Fefferman led a team of about 25—15 teachers and 10 administrators and parents—in developing the proposal. They read, visited other schools, they put in nights and weekends, and wrote a plan focused on strengthening bonds between teachers and students.

When the school board announced its surprise decision, Fefferman was excited, proud—and exhausted. “I’m so tired!” she said. “But now we have to start the work. We can’t just talk any more. This is it!”

And all the while, she kept teaching. One day last spring, she divided her students into groups to write radio scripts about being caught in a natural disaster. Three freshmen girls came up with this plot line: They and their friends are having a party to celebrate one girl’s wonderful news. Suddenly a tornado sweeps down on their house, uproots a tree, and kills them all.

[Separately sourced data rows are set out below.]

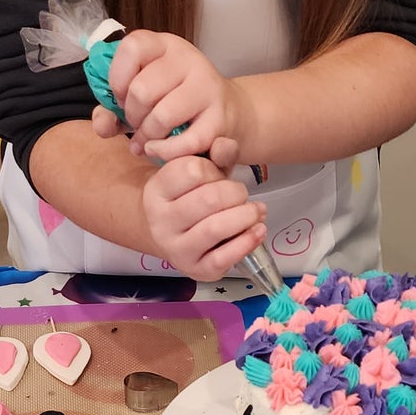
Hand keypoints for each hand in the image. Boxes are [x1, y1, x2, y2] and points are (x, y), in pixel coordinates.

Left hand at [100, 30, 250, 163]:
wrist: (225, 112)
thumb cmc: (175, 103)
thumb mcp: (142, 96)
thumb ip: (112, 109)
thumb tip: (102, 125)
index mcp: (164, 45)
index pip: (132, 47)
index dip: (117, 78)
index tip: (121, 97)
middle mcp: (188, 59)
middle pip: (142, 90)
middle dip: (132, 115)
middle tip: (136, 124)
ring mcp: (206, 87)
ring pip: (161, 116)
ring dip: (147, 136)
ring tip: (146, 140)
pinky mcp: (219, 118)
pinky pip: (185, 141)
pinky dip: (165, 152)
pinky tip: (158, 151)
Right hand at [141, 138, 265, 280]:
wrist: (172, 235)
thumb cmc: (189, 199)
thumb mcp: (199, 172)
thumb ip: (215, 156)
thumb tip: (227, 144)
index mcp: (156, 191)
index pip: (191, 170)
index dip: (214, 169)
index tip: (219, 175)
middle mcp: (160, 221)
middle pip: (207, 199)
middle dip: (235, 193)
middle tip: (241, 194)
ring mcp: (176, 248)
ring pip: (215, 228)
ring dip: (245, 216)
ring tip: (256, 211)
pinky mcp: (194, 269)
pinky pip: (223, 258)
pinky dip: (247, 242)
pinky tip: (258, 230)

Tornadoes are rare in Southern California, but the great news they were celebrating before the storm struck was based on reality: One of their classmates had gotten pregnant.

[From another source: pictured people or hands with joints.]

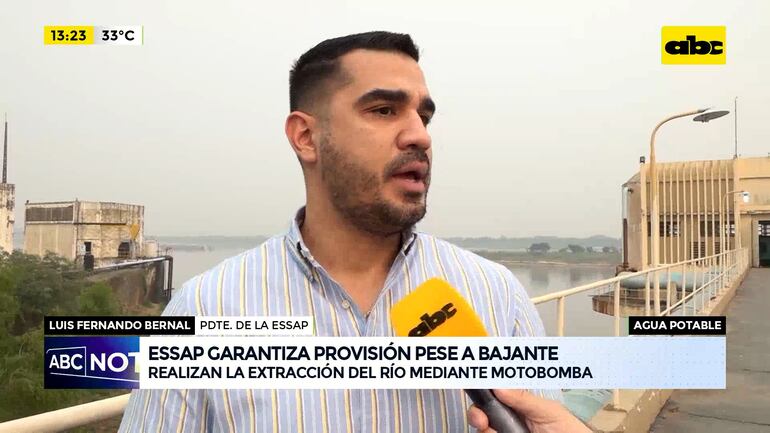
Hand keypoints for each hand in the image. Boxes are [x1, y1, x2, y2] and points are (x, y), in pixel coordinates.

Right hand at [467, 389, 591, 432]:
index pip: (494, 395)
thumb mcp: (548, 410)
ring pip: (483, 430)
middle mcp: (509, 421)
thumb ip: (524, 398)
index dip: (483, 392)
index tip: (475, 390)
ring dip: (483, 429)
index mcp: (518, 405)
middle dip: (476, 413)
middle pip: (482, 414)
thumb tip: (500, 386)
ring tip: (491, 431)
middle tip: (481, 419)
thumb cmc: (568, 429)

“Babies are valued, and it’s accepted that girls will get pregnant young,” explained Fefferman later. That’s one of the challenges she faces in helping her students succeed in school and the job market.

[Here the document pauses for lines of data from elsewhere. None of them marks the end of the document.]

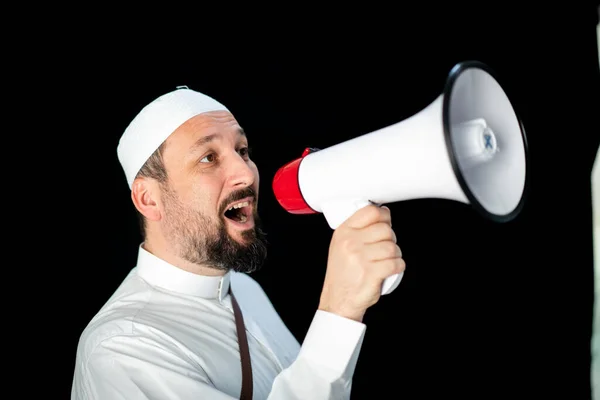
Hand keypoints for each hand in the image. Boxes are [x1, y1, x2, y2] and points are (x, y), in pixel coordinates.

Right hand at [318, 205, 405, 322]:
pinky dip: (398, 266)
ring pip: (392, 247)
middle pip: (385, 229)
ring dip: (396, 254)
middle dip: (391, 238)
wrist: (339, 300)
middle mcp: (351, 243)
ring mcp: (361, 258)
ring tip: (388, 259)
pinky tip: (392, 268)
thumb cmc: (342, 274)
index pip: (370, 211)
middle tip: (385, 246)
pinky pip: (396, 263)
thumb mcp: (341, 245)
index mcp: (344, 232)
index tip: (385, 221)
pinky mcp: (372, 273)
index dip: (383, 215)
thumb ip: (357, 229)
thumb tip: (381, 213)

But Fefferman’s not interested in making excuses for Jefferson’s low test scores and high drop-out rate. “Our school is a failing school. What we’re doing isn’t working. That’s unacceptable,” she says to a colleague over lunch.

Last May, UTLA organized a weekend workshop for leaders at the 29 schools to help get each school ready for launch.

Fefferman didn’t go. She spent her Saturday morning helping one of her star students, a senior girl she’d known since ninth grade, go to college. The girl had been admitted to UCLA and Berkeley but isn’t eligible for government scholarships or loans because she’s undocumented. So Fefferman drove her to the airport for a quick trip to Berkeley (paid for with Fefferman’s husband’s frequent flyer miles) to interview for a private organization scholarship.

It worked: The girl got the scholarship, and several more that she scrounged on her own. This fall, as Fefferman helps Jefferson turn a fresh page, her student will start a new life as a Berkeley freshman.

Art teacher Luis Garcia

Art teacher Luis Garcia is a graduate of Jefferson High, and he was not a big fan of the school when he was there. “One thing I felt was missing was teacher support,” he says. “I’m not saying none of them cared—half of them did, and that half kept me going.”

One teacher who cared about Garcia was his science teacher and volleyball coach. “He wasn’t from our culture. He was Middle Eastern. But he tried to learn our language. He got to know us. And he inspired me to come back,” says Garcia.

“I recall Mahatma Gandhi’s quote, ‘Be the change you want to see.’ I want to be that change at Jefferson High School.”

Here’s his approach: “I need to learn from my students first, before they can learn from me. If I don’t know what they’re going through, how am I going to get through to them?”

Garcia, who teaches art, is close to many of his students. Hernan Cortez is a senior he has worked with for three years. “He completely changed my mentality,” says Cortez. “At first, I just wanted a career that would make me wealthy, but being in his class helped me see that helping others can really pay off.” Cortez is headed for college to study civil engineering, and then come back to help his community.

Garcia has high hopes for the new Jefferson High School. “There will be a more personal relationship not only with students, but also parents, because we won’t be under the control of a bureaucratic system,” he says. “It will be up to the school and the home. I believe that will change the culture.”